MHRA to review evidence of cross-generational effects of sodium valproate


The Medicines and Healthcare Products Regulatory Agency (MHRA) is reviewing data suggesting that the genetic changes triggered by sodium valproate could be passed down from generation to generation.

As part of its safety review of the epilepsy drug, the MHRA has confirmed that it has asked the Commission for Medicinal Products for Human Use (CHM) – an independent group of experts – to review data showing its transgenerational effects in mice.

Data published by NHS Digital in March 2022 showed that 46 pregnant women were prescribed sodium valproate between October 2020 and September 2021, despite the guidelines stating that it should not be prescribed during pregnancy due to the risk of birth defects.

The MHRA announced its safety review of sodium valproate in May 2022, part of which involved seeking the opinions of patients and healthcare professionals.

The product information for sodium valproate already includes a warning about behavioral abnormalities in first-generation offspring of mice and rats after exposure to sodium valproate during pregnancy, the MHRA said.

However, he seeks advice on research as some of these behavioral changes have been observed in their second generation offspring and, although less pronounced, in the third generation.

An MHRA spokesperson said: ‘As part of our ongoing review of the safety of sodium valproate, we have carefully assessed all available data on its benefits and risks and have sought independent advice from the government expert scientific body, the CHM, on the effectiveness of current measures to support the safe use of valproate.

“Available data reviewed by the CHM include animal data that show changes in the testes in juvenile male animals and transgenerational effects in mice.

“The CHM review benefited from incorporating the views of a wide range of stakeholders, including patients and families.

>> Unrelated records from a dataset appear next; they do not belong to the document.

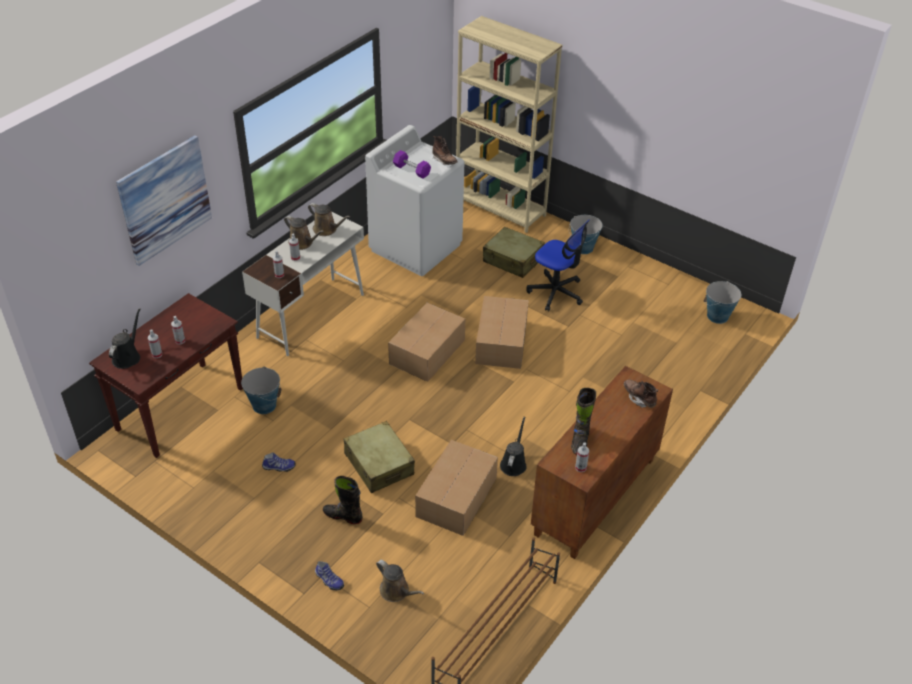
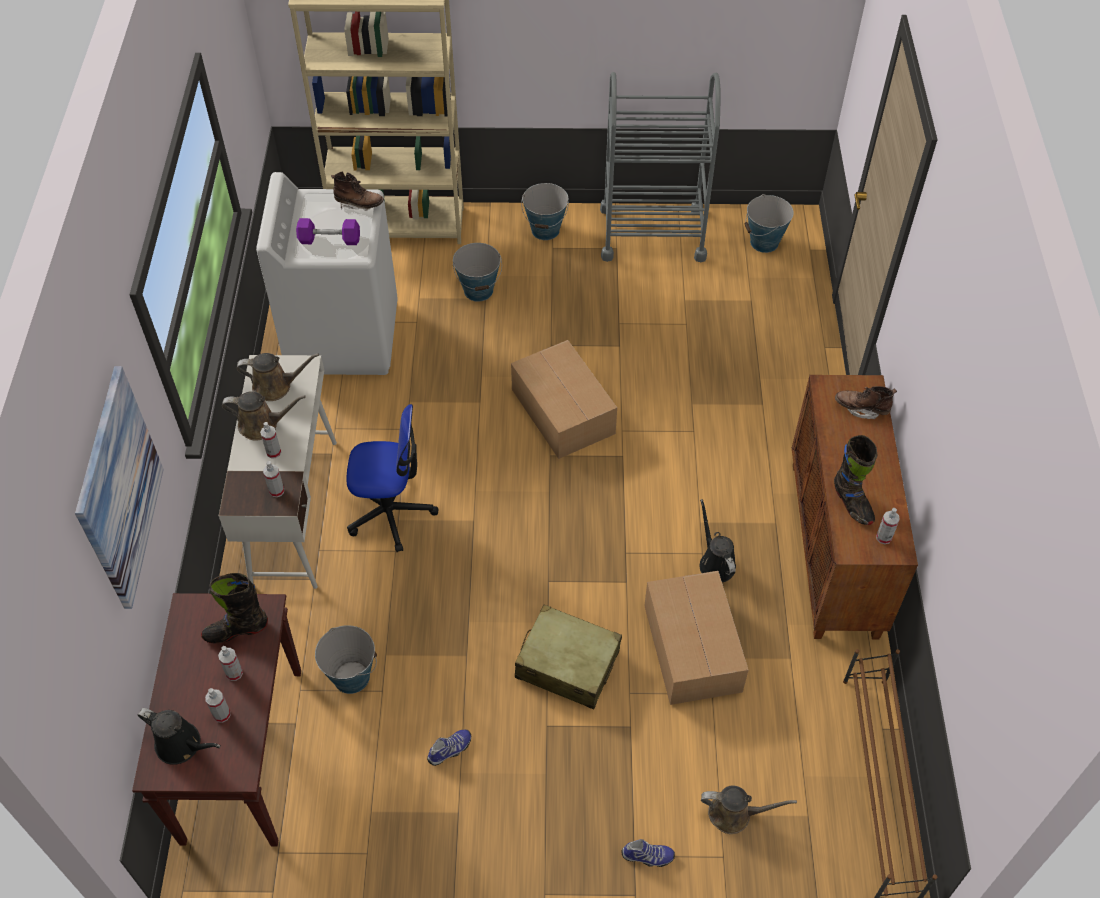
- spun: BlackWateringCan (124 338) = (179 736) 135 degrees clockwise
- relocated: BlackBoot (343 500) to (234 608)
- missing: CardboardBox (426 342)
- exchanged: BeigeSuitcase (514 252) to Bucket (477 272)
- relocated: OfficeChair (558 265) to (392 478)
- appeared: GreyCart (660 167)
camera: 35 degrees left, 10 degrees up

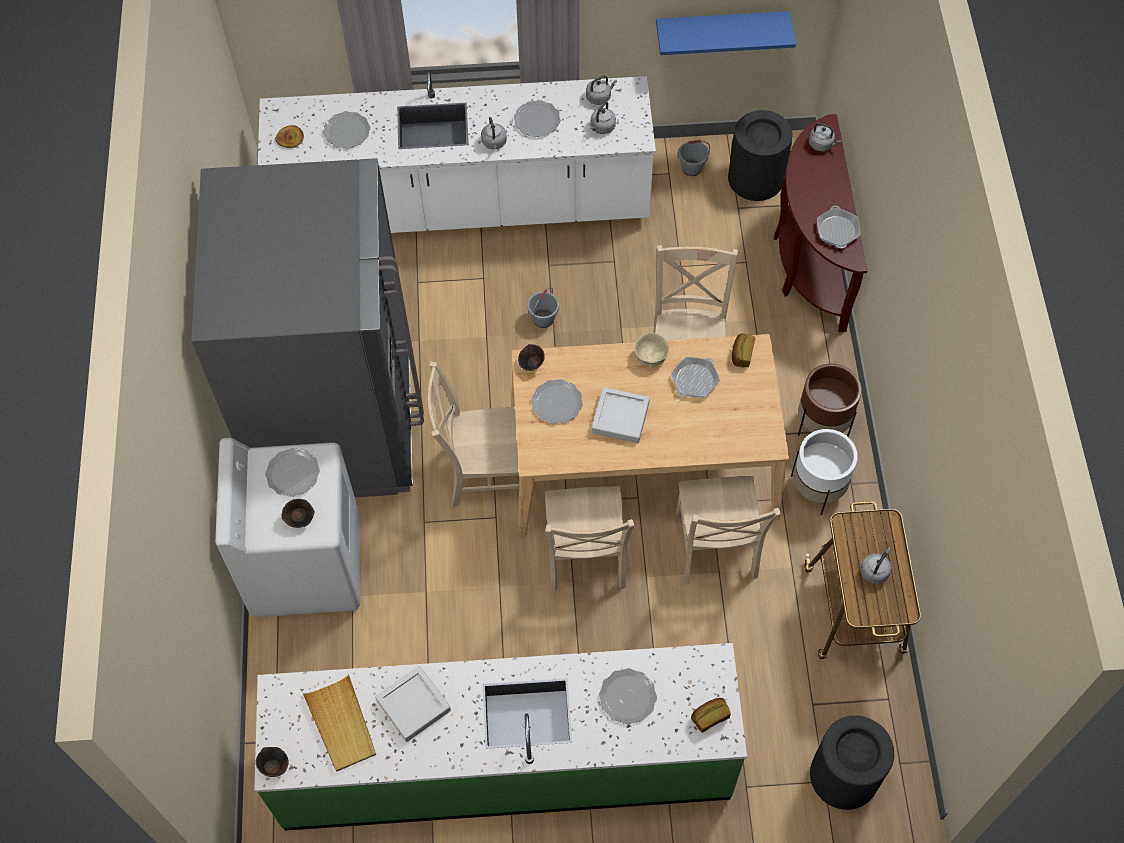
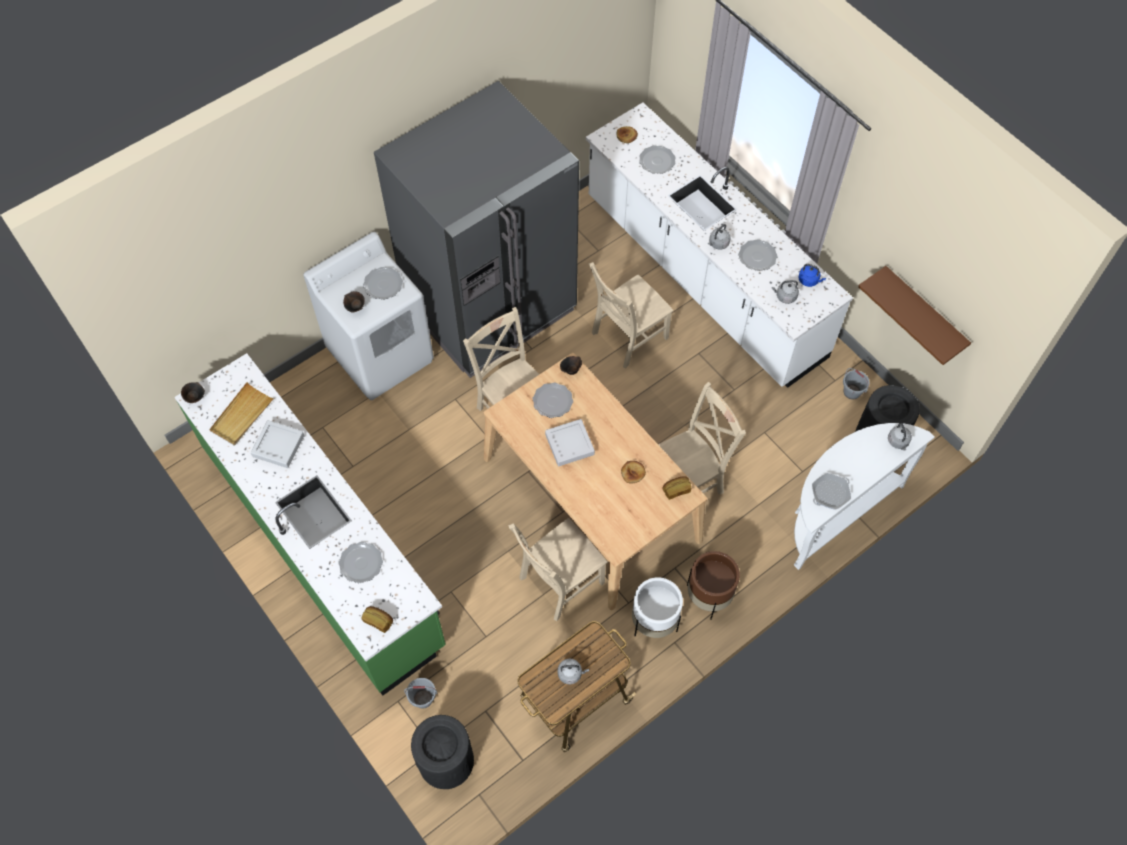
- relocated: GreyBucket (543 307) to (420 693)
- relocated: BeigeChair (590 540) to (631 315)
- colour: GreyKettle (601 90) to BlueKettle (812 275)
- missing: BeigeBowl (652 350)
- colour: BlueShelf (726 33) to BrownShelf (914 315)
- exchanged: FryingPan (695 377) to Bread (633 472)
- colour: BrownConsoleTable (820 223) to WhiteConsoleTable (864 496)
camera: 55 degrees right, 0 degrees up

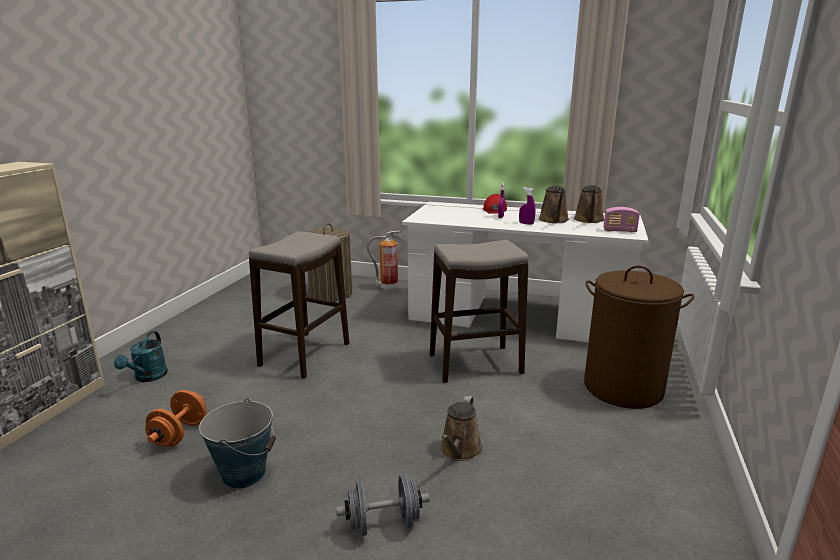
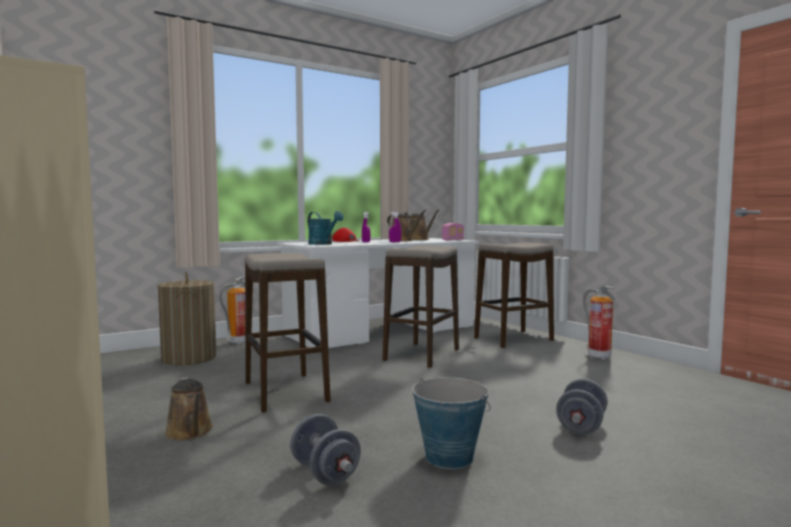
- relocated: TurquoiseWateringCan (141 356) to (326 228)
- colour: OrangeDumbbell (176 418) to GreyDumbbell (325 450)
- relocated: BrownWateringCan (461 428) to (189 408)
- exchanged: BrownLaundryBasket (639 337) to Stool (514 295)
- appeared: FireExtinguisher (599 323)
camera: 50 degrees left, 15 degrees down

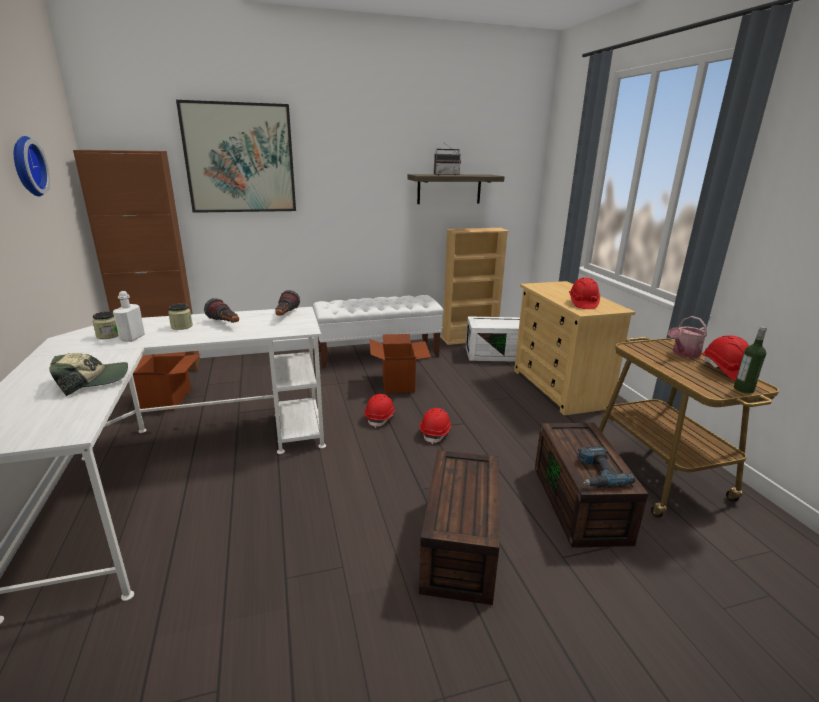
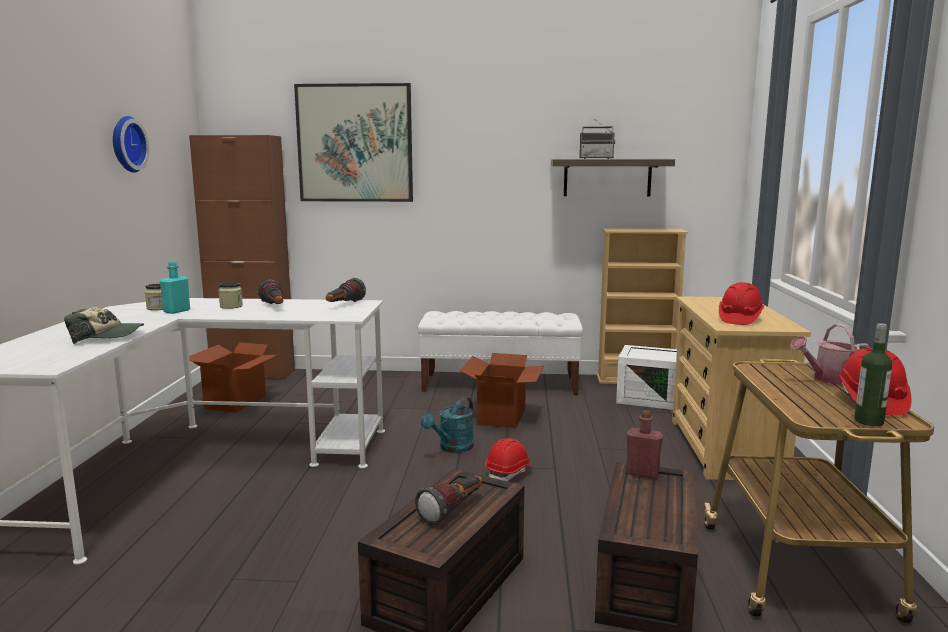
- colour: WhiteBottle (129 316) to TurquoiseBottle (175 287)
- exchanged: RedHardHat (380 411) to TurquoiseWateringCan (447 425)
- missing: PowerDrill (606 466)
- appeared: Flashlight (448 500)
- appeared: RedBottle (644 444)
camera: 20 degrees right, 10 degrees down

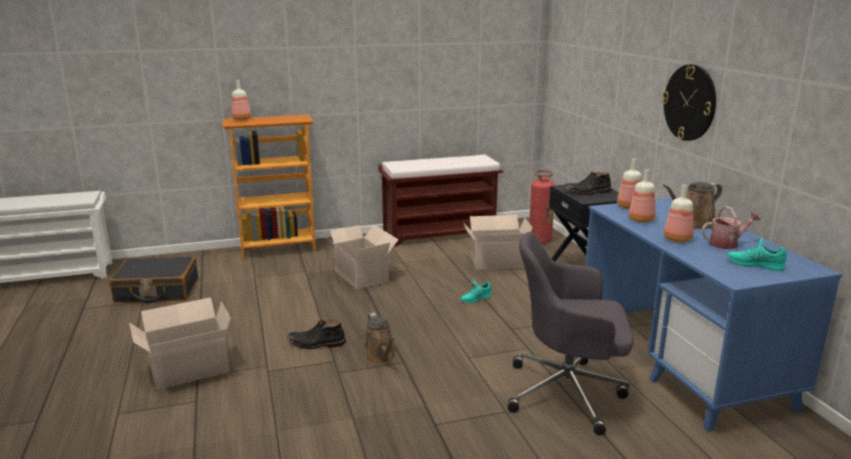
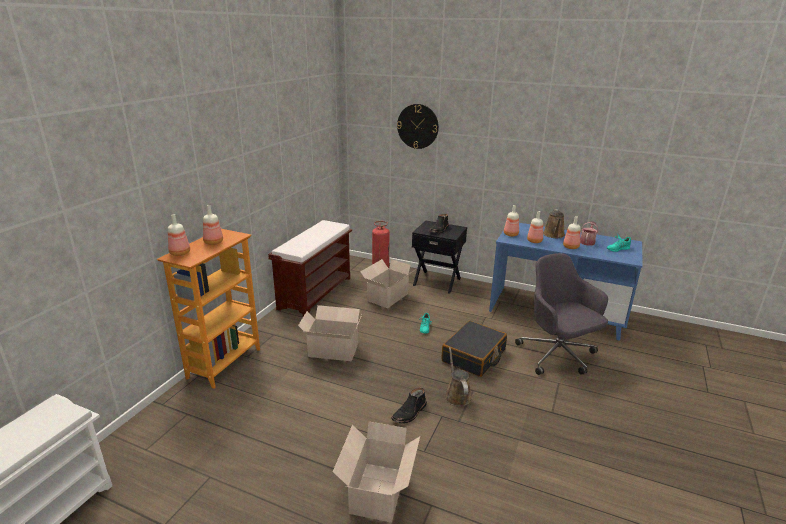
- relocated: BlackSuitcase (153 279) to (474 349)
- spun: BrownWateringCan (379 338) = (458 377) 120 degrees counterclockwise
- spun: GreyOfficeChair (570 333) = (561 314) 105 degrees clockwise
- relocated: WallClock (689 102) to (418 126)
- appeared: Bottle (213 225)
camera: 50 degrees left, 5 degrees up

We will communicate in more detail on the outcome of these discussions as soon as the opinion is finalized. »

In a report published in Birth defects research in November 2021, data from 108 people from 90 families who had complications after exposure to valproate in the womb, who then had children of their own, also suggested that the drug could affect future generations. It is not yet clear whether the MHRA is considering this study.

The study authors called for more pharmacoepidemiological investigations into epigenetic inheritance caused by valproate and other drugs, and potential links to malformations or neurodevelopmental disorders.

A national valproate register, which details the number of women who have been prescribed valproate in England and any pregnancies among these women, was set up in June 2021. The register also shows whether or not valproate continued to be prescribed during pregnancy.

In response to NHS Digital figures released in April 2022, Jeremy Hunt, Chairman of the House of Commons Health and Social Affairs Committee, called for a ban on prescribing sodium valproate to pregnant women with epilepsy.

Daniel Jennings, senior policy and campaign manager at the charity Epilepsy Action, said that while it was concerning to read about the possible transgenerational risks of sodium valproate, it was important to point out that what we seen in animal studies does not necessarily mean the same is true for humans. .

“People severely affected by valproate use during pregnancy have reported that their children have birth defects and/or learning and developmental problems,” he said.

“But the evidence is very limited and more research is needed to show whether there is a link between the use of valproate during pregnancy and any problems in the children of those affected.”

Nicola Swanborough, External Affairs Manager at the Epilepsy Society, said: “For families whose lives have already been devastated by sodium valproate, it is heartbreaking to learn that the drug’s teratogenic effects can be passed down through generations. future.

“The MHRA still has a lot of work to do to effectively communicate the risks of valproate and now they must proactively ensure that children with fetal valproate spectrum disorder are identified, counseled and monitored through a proper longitudinal study.”